• **FRAGMENTO PROPORCIONADO**
Muchos de los recuerdos más felices de mi infancia están ligados a la casa de mi abuela materna. Viuda desde hacía muchos años, vivía a un par de calles de nuestra casa, en un apartamento de una sola habitación, que a mí me parecía un palacio que podía recorrer a lo largo y a lo ancho volando con las alas de mi fantasía.

Mi abuela no tenía juguetes en su casa, pero cuando iba a visitarla, nunca me aburría. Las actividades que realizaba allí estaban prohibidísimas en mi propia casa, y quizás por esa razón se me antojaban tan divertidas: podía entrar en la cocina y jugar con las sobras que me guardaba, molerlas, triturarlas, cocerlas y aplastarlas hasta convertirlas en potingues de nombre imaginativo que mi abuela fingía saborear con infinita paciencia; poner corchos encima del tocadiscos y reírme cuando saltaban al suelo al chocarse con el brazo, revisar el contenido de armarios y cajones o encerrarme en el baño con su estatuita fluorescente de Jesús para hacerla brillar en la oscuridad.

Un día me enseñó a hacer pegamento mezclando harina y agua, y decidí probar el nuevo invento pegando al suelo trozos de revistas viejas que iba recortando. Mi madre vino a recogerme en ese momento, y cuando vio lo que estaba haciendo empezó a regañarme. Mi abuela, que por lo general nunca cuestionaba a mis padres, en esa ocasión la interrumpió: déjala, dijo, la niña se está divirtiendo, y al fin y al cabo, solo son trozos de papel.
Windmill, de Sujin Jetkasettakorn
http://www.freedigitalphotos.net/
Esa simple frase ha marcado un antes y un después en mi visión de la vida. Creo que no tendría más de cinco años, la edad que tiene ahora mi hijo mayor, y me prometí a mí misma que cuando tuviera mi propia casa no impondría prohibiciones absurdas.
Estoy cumpliendo mi promesa, o casi. Evidentemente, no se puede hacer nada que ponga en peligro la integridad física, lo cual limita seriamente el abanico de actividades atractivas y da lugar a algún que otro desencuentro, y después hay que volver a dejarlo todo en orden, que también puede ser motivo de discusión, pero por lo demás, los famosos límites que (supuestamente) tenemos que marcar a los niños son prácticamente inexistentes.

• **EJERCICIO 1**
Transcribe el texto sobre la casa de la abuela desde "Muchos de los" hasta "de mi fantasía.".
• **EJERCICIO 2**
Continúa el texto sobre la casa de la abuela a partir de su última frase.

• **LISTADO DE DATOS**
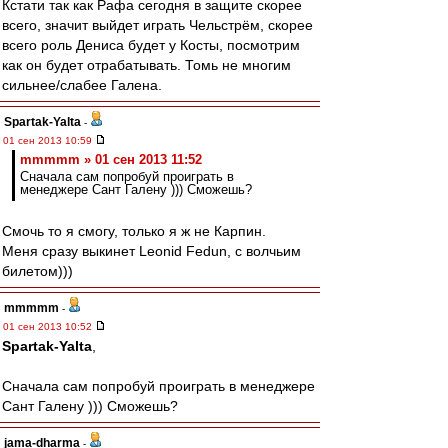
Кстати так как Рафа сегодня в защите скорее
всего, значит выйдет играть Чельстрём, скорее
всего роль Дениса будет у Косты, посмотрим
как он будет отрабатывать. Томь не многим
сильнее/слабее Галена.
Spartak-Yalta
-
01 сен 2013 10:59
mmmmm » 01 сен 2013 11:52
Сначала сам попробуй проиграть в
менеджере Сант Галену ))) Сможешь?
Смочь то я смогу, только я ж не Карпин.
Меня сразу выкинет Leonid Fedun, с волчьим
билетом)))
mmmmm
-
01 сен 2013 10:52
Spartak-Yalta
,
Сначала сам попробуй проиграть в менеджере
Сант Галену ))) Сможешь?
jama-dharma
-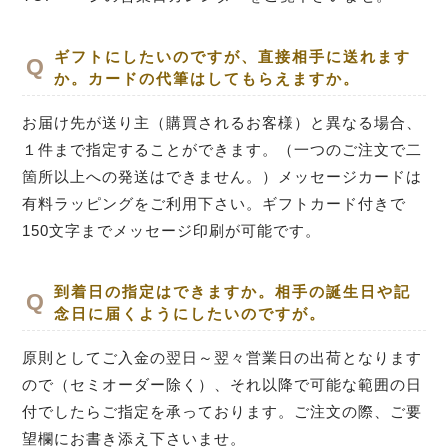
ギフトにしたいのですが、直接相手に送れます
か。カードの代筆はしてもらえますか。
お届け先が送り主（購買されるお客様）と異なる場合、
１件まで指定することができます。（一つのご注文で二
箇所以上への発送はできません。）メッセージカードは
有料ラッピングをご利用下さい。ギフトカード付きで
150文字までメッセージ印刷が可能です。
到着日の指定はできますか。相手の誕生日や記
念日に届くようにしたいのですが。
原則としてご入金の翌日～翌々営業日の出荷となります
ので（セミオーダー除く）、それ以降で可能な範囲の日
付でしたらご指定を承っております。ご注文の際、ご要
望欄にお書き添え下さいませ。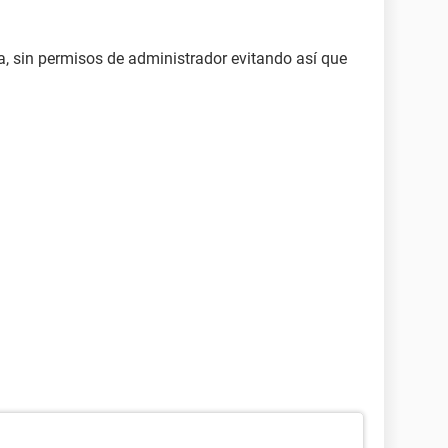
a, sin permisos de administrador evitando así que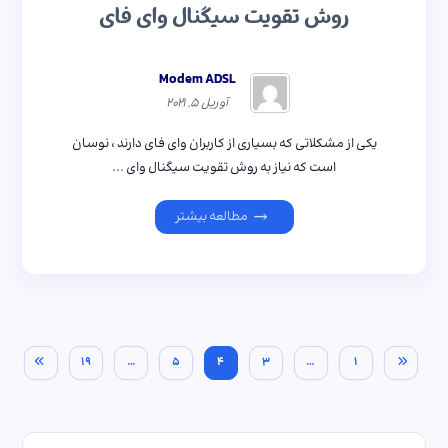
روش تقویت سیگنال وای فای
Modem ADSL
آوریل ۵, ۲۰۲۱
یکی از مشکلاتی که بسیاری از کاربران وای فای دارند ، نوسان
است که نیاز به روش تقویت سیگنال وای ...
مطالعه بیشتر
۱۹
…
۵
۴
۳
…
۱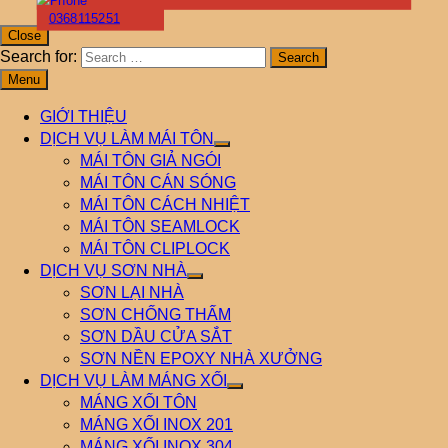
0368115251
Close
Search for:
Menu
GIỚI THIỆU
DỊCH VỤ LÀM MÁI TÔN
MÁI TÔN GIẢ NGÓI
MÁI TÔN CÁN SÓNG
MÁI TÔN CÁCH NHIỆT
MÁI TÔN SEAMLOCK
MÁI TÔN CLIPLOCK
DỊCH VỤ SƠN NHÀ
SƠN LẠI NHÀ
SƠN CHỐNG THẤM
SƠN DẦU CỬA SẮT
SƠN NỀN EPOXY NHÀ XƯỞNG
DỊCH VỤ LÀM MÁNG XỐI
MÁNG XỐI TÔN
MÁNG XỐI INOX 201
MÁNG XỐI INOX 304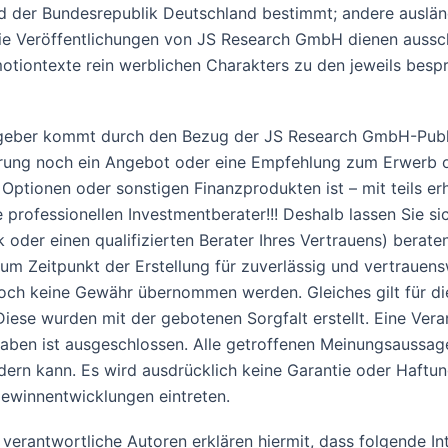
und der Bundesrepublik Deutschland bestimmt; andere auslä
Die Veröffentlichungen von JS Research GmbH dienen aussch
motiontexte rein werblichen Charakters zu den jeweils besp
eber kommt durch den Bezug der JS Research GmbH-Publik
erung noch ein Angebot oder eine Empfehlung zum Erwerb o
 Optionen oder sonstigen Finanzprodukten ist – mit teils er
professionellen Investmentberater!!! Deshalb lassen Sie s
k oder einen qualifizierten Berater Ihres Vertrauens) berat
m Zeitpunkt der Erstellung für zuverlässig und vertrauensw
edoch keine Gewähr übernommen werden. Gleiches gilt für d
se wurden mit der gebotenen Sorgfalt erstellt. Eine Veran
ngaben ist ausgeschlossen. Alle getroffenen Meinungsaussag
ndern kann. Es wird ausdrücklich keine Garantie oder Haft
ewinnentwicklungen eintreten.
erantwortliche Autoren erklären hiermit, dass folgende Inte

* * *

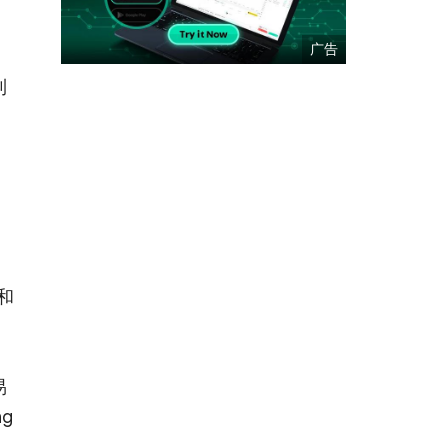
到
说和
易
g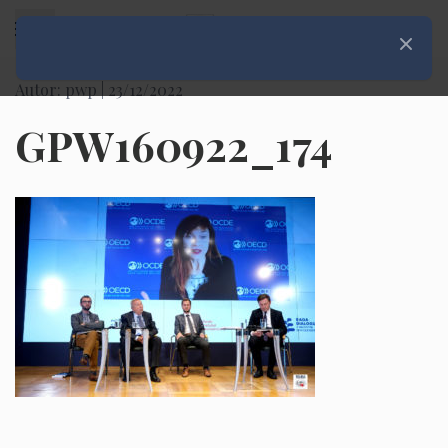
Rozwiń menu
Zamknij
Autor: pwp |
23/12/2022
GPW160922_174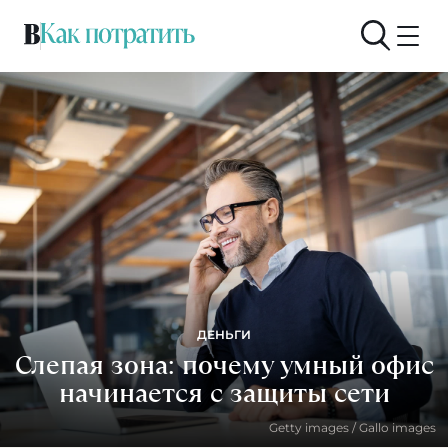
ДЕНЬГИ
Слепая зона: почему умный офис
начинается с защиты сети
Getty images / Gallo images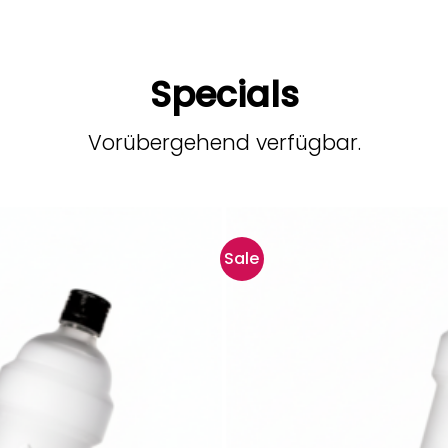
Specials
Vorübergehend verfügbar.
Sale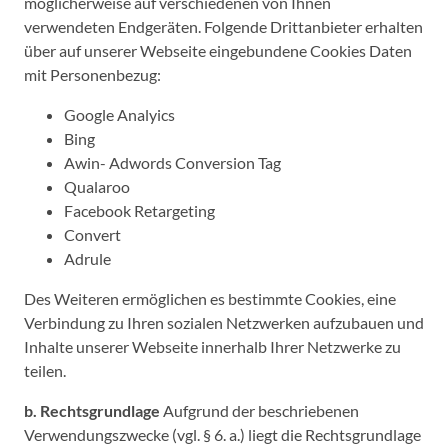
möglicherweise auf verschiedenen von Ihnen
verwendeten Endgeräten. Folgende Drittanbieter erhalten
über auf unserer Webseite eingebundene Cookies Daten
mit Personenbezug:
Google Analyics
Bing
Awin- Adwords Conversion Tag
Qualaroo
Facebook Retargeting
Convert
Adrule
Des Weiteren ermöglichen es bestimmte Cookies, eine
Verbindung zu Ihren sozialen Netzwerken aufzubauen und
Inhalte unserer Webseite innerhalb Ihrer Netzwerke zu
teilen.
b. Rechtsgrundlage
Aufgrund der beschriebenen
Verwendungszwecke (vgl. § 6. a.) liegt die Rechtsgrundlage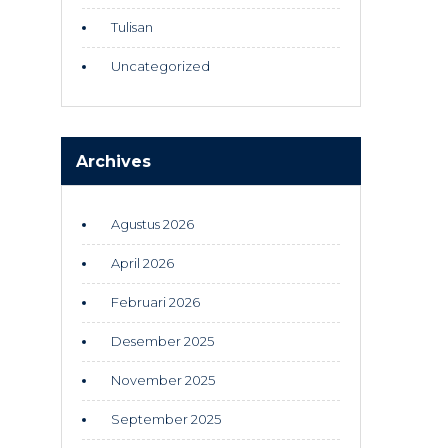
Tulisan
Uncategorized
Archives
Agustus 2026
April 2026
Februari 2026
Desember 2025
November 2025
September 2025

• **RESULTADO DEL EJERCICIO 1**
Muchos de los recuerdos más felices de mi infancia están ligados a la casa de mi abuela materna. Viuda desde hacía muchos años, vivía a un par de calles de nuestra casa, en un apartamento de una sola habitación, que a mí me parecía un palacio que podía recorrer a lo largo y a lo ancho volando con las alas de mi fantasía.

• **RESULTADO DEL EJERCICIO 2**
En mi casa está permitido saltar encima de las camas, esconderse debajo de las mesas, construir un castillo con los cojines del sofá, convertir la bañera en un barco pirata, transformar las toallas en capas de superhéroes, ponerse mis botas para disfrazarse de caballeros y utilizar cualquier utensilio de cocina no punzante como si fuera un arma, bastón, antorcha o catalejo.
Cuando era pequeña, las normas y prohibiciones que había en mi casa se podían contar por docenas, y también las veces que me las saltaba a la torera. En cambio, en casa de mi abuela podía hacer lo que quisiera, excepto abrir el cajón de los cuchillos. Nunca desobedecí ni necesité un refuerzo para desistir de intentarlo. Mi abuela no tenía estudios, pero poseía la infinita sabiduría de una generación que sobrevivió a dos guerras, pudo comprobar más veces de lo que le habría gustado que la vida es demasiado dura para complicarla con reglas innecesarias e intentó trasnmitirme su filosofía. Creo que hasta un niño pequeño puede entender que no merece la pena perder el paraíso por comerse una manzana.
Así que aquí estoy, en mi paraíso particular. Últimamente las obras de mi pequeño artista decoran las paredes y las puertas. Por mi parte, le pedí usar celo en vez de chinchetas como en el cole. Mi casa, embellecida con mapas del tesoro, señales de prohibido pasar, dibujos de castillos y caballeros medievales y pinturas abstractas, luce más espectacular que nunca.
Posiblemente no saldría en una revista de decoración, pero no me preocupa. Ya me lo había dicho mi abuela: solo son trozos de papel.